Current state of MPS

I’m considering purchasing a new MacBook Pro and trying to decide whether or not it’s worth it to shell out for a better GPU.

Last I looked at PyTorch’s MPS support, the majority of operators had not yet been ported to MPS, and PYTORCH_ENABLE_MPS_FALLBACK was required to train just about any model. The additional overhead of data transfer between MPS and CPU resulted in MPS training actually being slower than CPU training. I also saw some reports that there were issues with training accuracy on MPS.

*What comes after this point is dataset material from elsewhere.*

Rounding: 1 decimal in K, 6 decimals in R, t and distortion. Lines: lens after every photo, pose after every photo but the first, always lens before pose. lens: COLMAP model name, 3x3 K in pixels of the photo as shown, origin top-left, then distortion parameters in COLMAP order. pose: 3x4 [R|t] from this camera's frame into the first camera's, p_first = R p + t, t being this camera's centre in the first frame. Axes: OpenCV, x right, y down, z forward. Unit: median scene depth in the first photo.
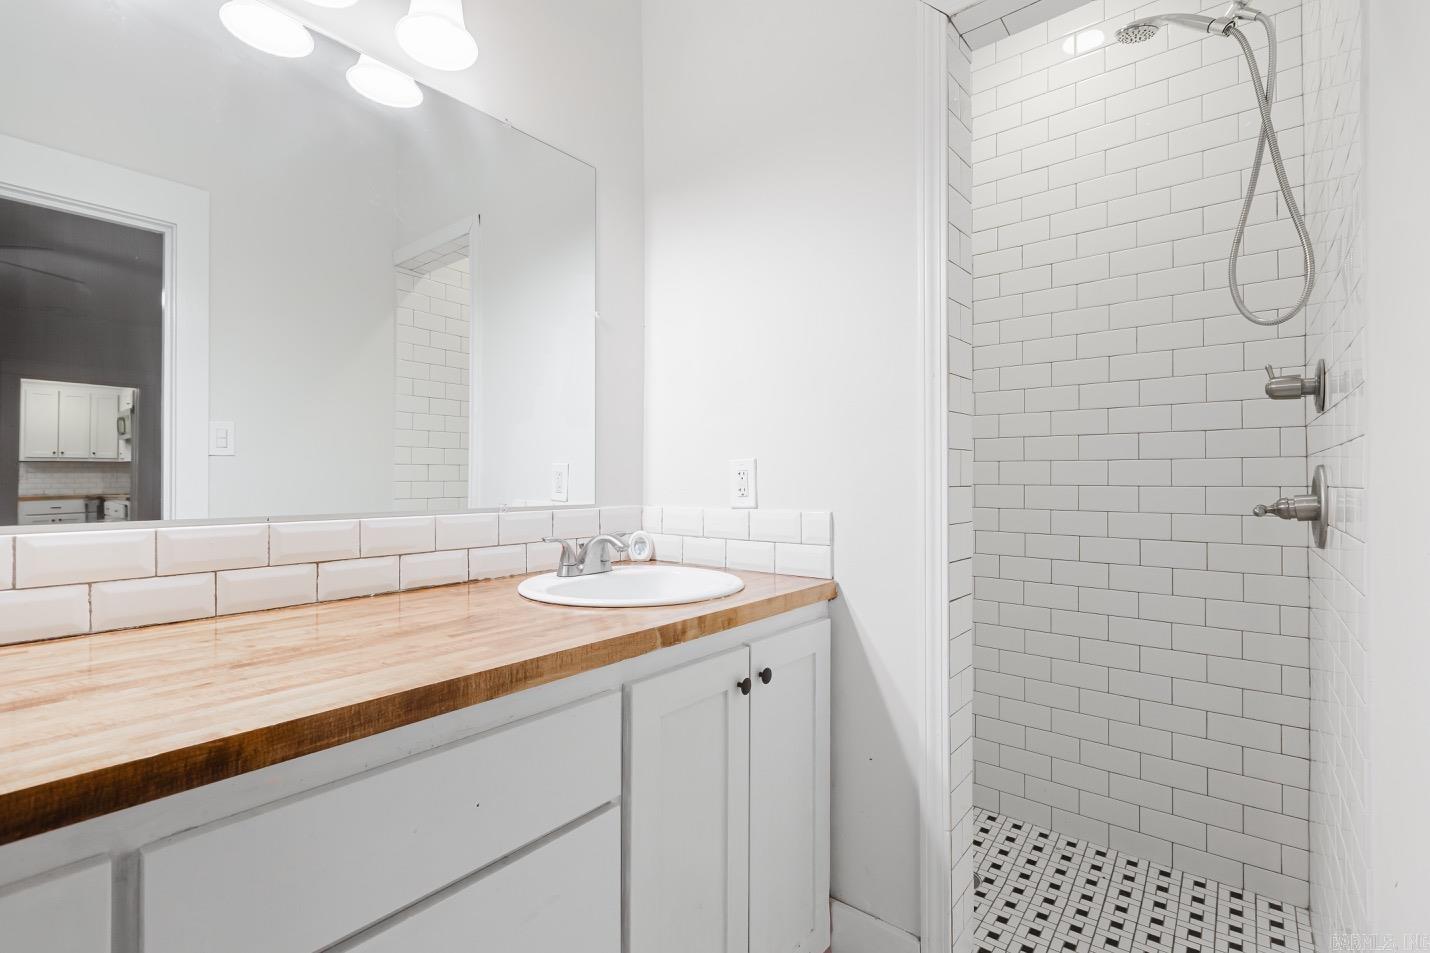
lens RADIAL K [[642.8, 0, 713.3], [0, 642.8, 476.6], [0, 0, 1]] dist [-0.002442, -0.000463]
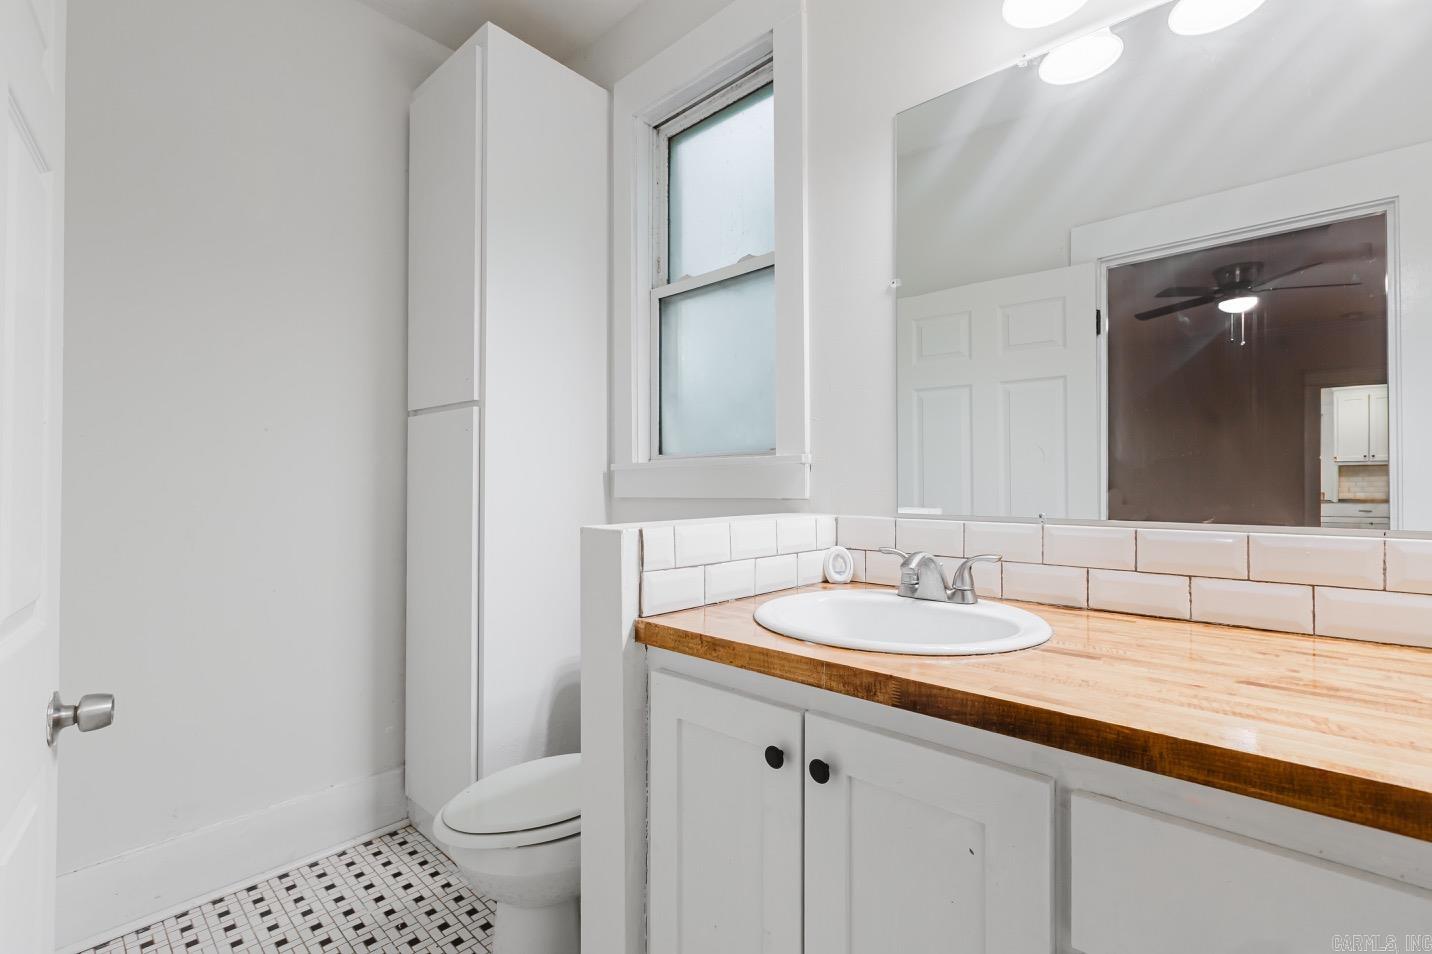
lens RADIAL K [[643.7, 0, 714.2], [0, 643.7, 477.1], [0, 0, 1]] dist [-0.002442, -0.000463]
pose [[-0.042348, -0.004795, -0.999091, 0.286030], [0.000348, 0.999988, -0.004814, -0.005678], [0.999103, -0.000552, -0.042345, 0.294174]]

Obviously, a lot of hard work has happened since then, and more operators are ported to MPS every week. So I’m wondering if anyone down in the trenches can give a “State of the Union” for MPS support. I’m particularly interested in the following questions:

  1. Is MPS still slower than CPU due to PYTORCH_ENABLE_MPS_FALLBACK being required?
  2. Is there an approximate timeline for how long you think it will be until MPS is faster than CPU?
  3. Is there an approximate timeline for how long you think it will be until (almost) all operators have been ported to MPS?
  4. What’s the theoretical performance bump we can reasonably expect once 3 is complete?

My workflow is relatively simple. Using PyTorch Lightning and TorchGeo to train ResNet and ViT models from timm and segmentation-models-pytorch. Bonus points if anyone has actually done benchmarking for CPU vs. MPS performance.

2 Likes

Same here. I also want to know if it’s worthwhile to buy M2 Ultra for training with MPS utilized.